Não bastasse isso tudo, a engenharia,
último ramo sobrevivente com tecnologia competitiva, está sob fogo interno, teleguiado do
exterior, para que os mercados que
conquistou no Brasil, e fora dele, também caiam sob controle de empresas
estrangeiras.
20.
O Brasil está inerme, com seus recursos terrestres, águas e subsolo, dotado de
minerais preciosos e estratégicos, tudo aberto ao saqueio das corporações
estrangeiras. Grande parte do território
amazônico foi subtraído à jurisdição efetiva do País, sob o pretexto de
demarcar terras supostamente indígenas.
21.
Que aconteceria se mudasse de política? A violência das intervenções imperiais
na Líbia, Iraque e Síria, entre outras, deveria
alertar para reverter as
políticas levianas aqui praticadas, há mais de 60 anos.
22.
Mauro Santayana afirma que o Brasil talvez seja o país mais indefeso do mundo,
e o pouco que ainda tem de empresas nacionais na indústria bélica está
sendo adquirido por grupos estrangeiros, ou controlado por estes mediante associações,
principalmente as firmas que
desenvolveram tecnologia militar, nos últimos anos.
23.
A vulnerabilidade decorre também do baixo conteúdo local das peças do
equipamento de defesa, mesmo no caso de blindados ligeiros. Que dizer das
carências em tecnologia eletrônica, até mesmo chips desenhados e fabricados no
País?
24.
Esse é o resultado da entrega, favorecida pelos governos, do controle do grosso
da economia a empresas e grupos financeiros
transnacionais.
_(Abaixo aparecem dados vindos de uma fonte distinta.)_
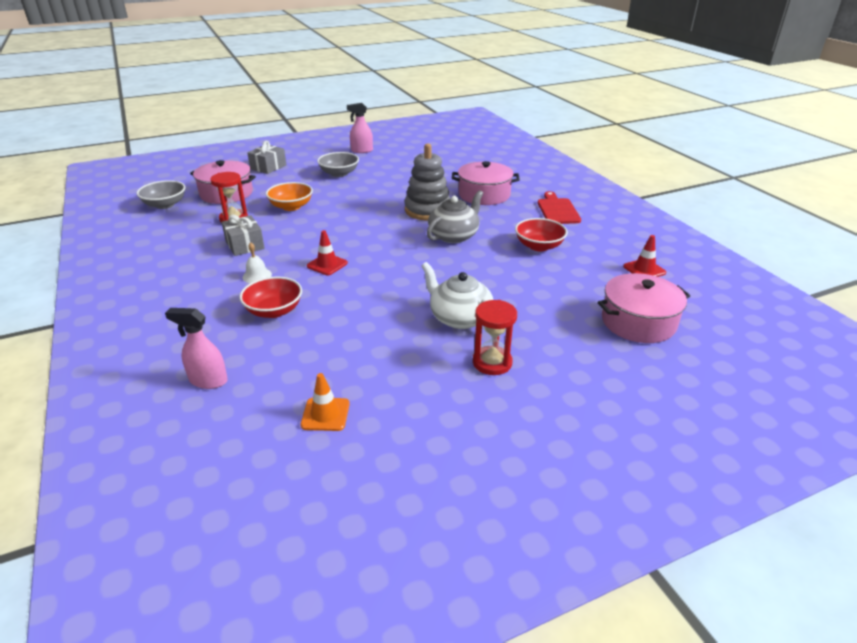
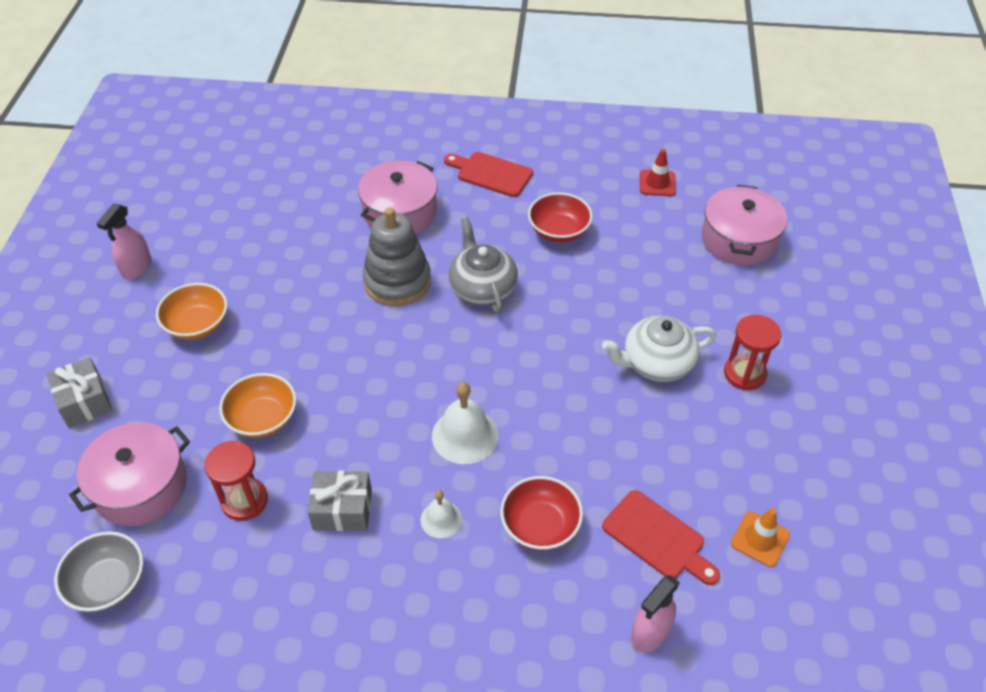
camera: 60 degrees left, 15 degrees up
red traffic cone [307,230,348,275] -> white bell [432,382,498,464]
grey bowl [317,152,359,177] -> orange bowl [156,283,227,340]
none -> red cutting board [602,490,720,585]

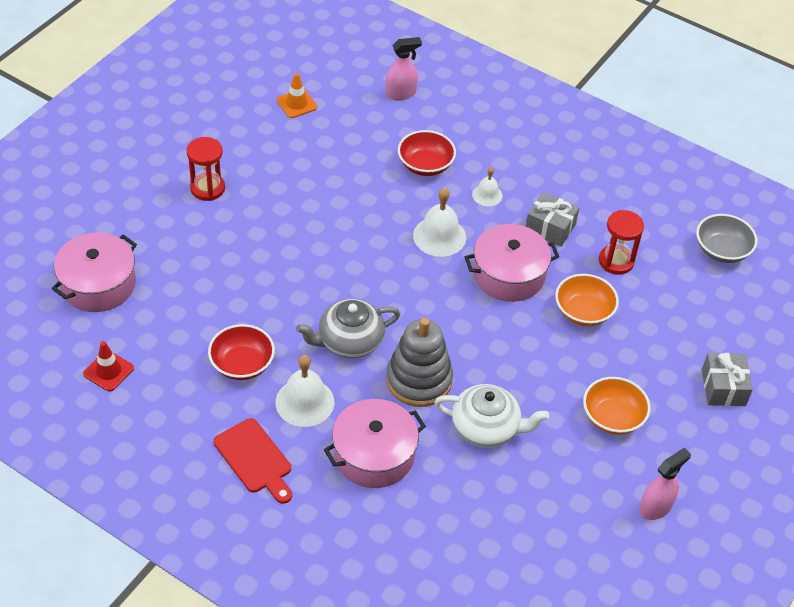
camera: 155 degrees left, 0 degrees up
pink pot [69,422,190,526] -> pink pot moved to [464,224,559,302]
grey teapot [449,217,518,314] -> grey teapot turned 60 degrees clockwise [296,299,400,358]
white teapot [602,316,716,382] -> white teapot moved to [434,384,549,448]
red cutting board [602,490,720,585] -> none
none -> white bell [275,355,334,427]

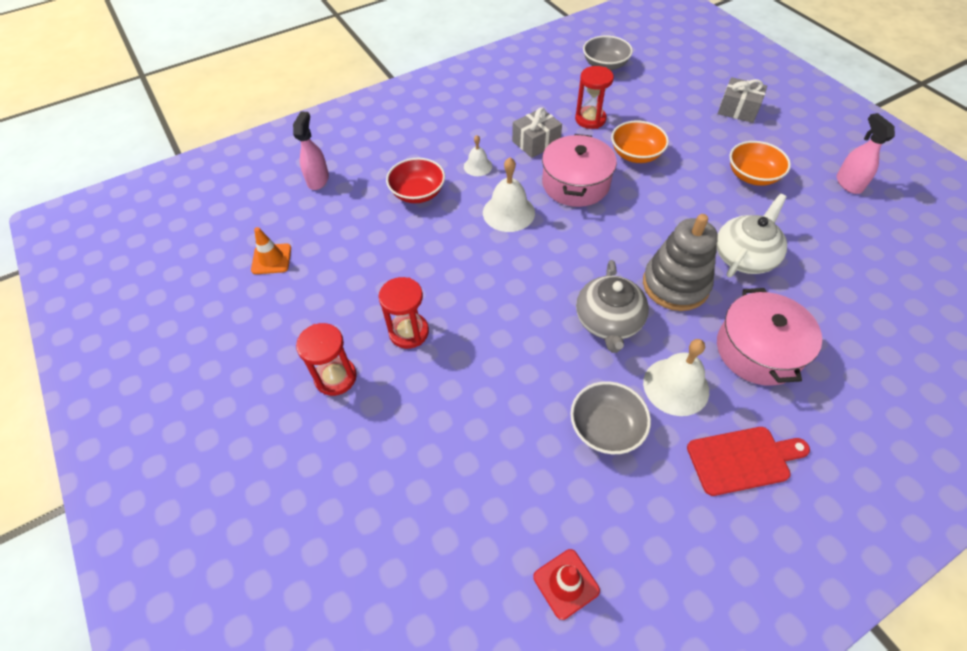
camera: 60 degrees left, 5 degrees up
pink pot [52,233,137,312] -> none
red bowl [208,324,275,380] -> grey bowl [570,381,651,454]
none -> red hourglass [379,277,429,349]

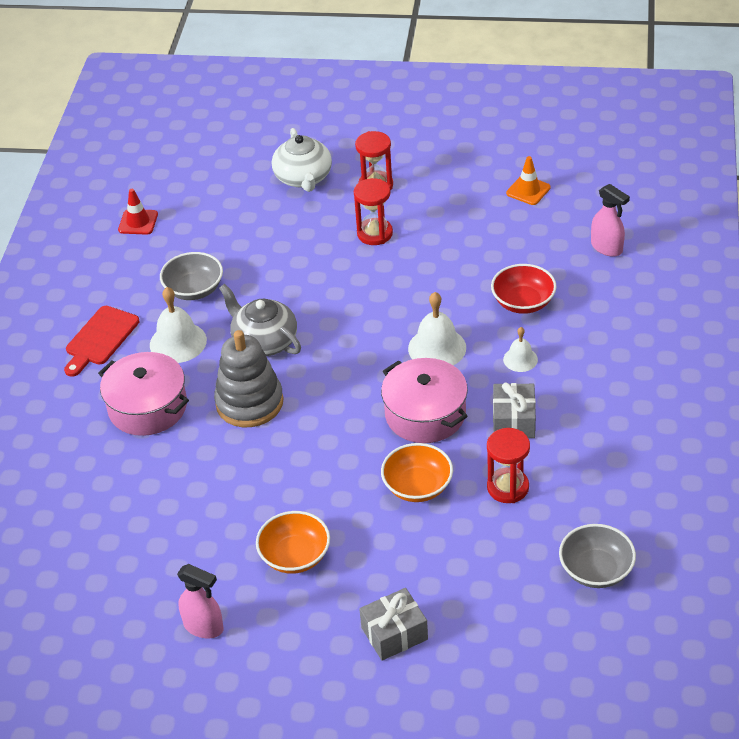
camera: 130 degrees right, 10 degrees down
white teapot [716,194,787,277] -> white teapot moved to [272,128,332,192]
Era questão de
tempo a entrega também dos setores ditos estratégicos.
25. Em vez de "lideranças" civis e
militares cuidarem disso, ignoraram que o
desenvolvimento econômico verdadeiro só se faz com capital nacional e
tecnologia nacionais.
26. Além disso,
tiveram a visão ofuscada pela crença que lhes foi inculcada, de que o
inimigo estratégico seria o comunismo, termo em que foi abusivamente englobado
tudo que desagradasse o império e seus adeptos locais.
27.
Nas lideranças e cidadãos, em geral, foram incutidas divergências ideológicas que se tornaram fossos
intransponíveis, geradores de exclusões, perseguições e conflitos envenenados.
28.
Assim, além da economia dominada, o que, mormente após a pseudo-democratização
de 1988, levou os interesses antinacionais a controlarem o sistema e as
decisões políticas, acelerando a desindustrialização e primarização da
economia, a falência estratégica foi
acentuada pela falta de coesão nacional.
29.
Para esta deficiência estratégica contribuiu a abertura ao arrasamento da
cultura e dos valores éticos, através da permissividade das “autoridades” para
com os meios de comunicação mundiais e
locais, acompanhada da deformação dos fatos políticos e econômicos em todo o
mundo.
30.
Se é que o poder emana do povo, que poder emanaria de um povo submetido a
processos de psicologia aplicada e a outras intervenções destinadas a
apassivá-lo?
31.
Machiavello ensinou que “o poder emana
do ouro e das armas.” Nesta vertente, como o
Brasil precisa ter poder para viver com dignidade, e até para
sobreviver, impõe-se entender que:
a)
o desenvolvimento econômico e social é indispensável para a defesa e segurança;
b) ele depende de autonomia, tanto nas decisões governamentais como na das
empresas.
* - Adriano Benayon
é doutor em economia pela Universidade de Hamburgo e autor do livro
Globalização versus Desenvolvimento.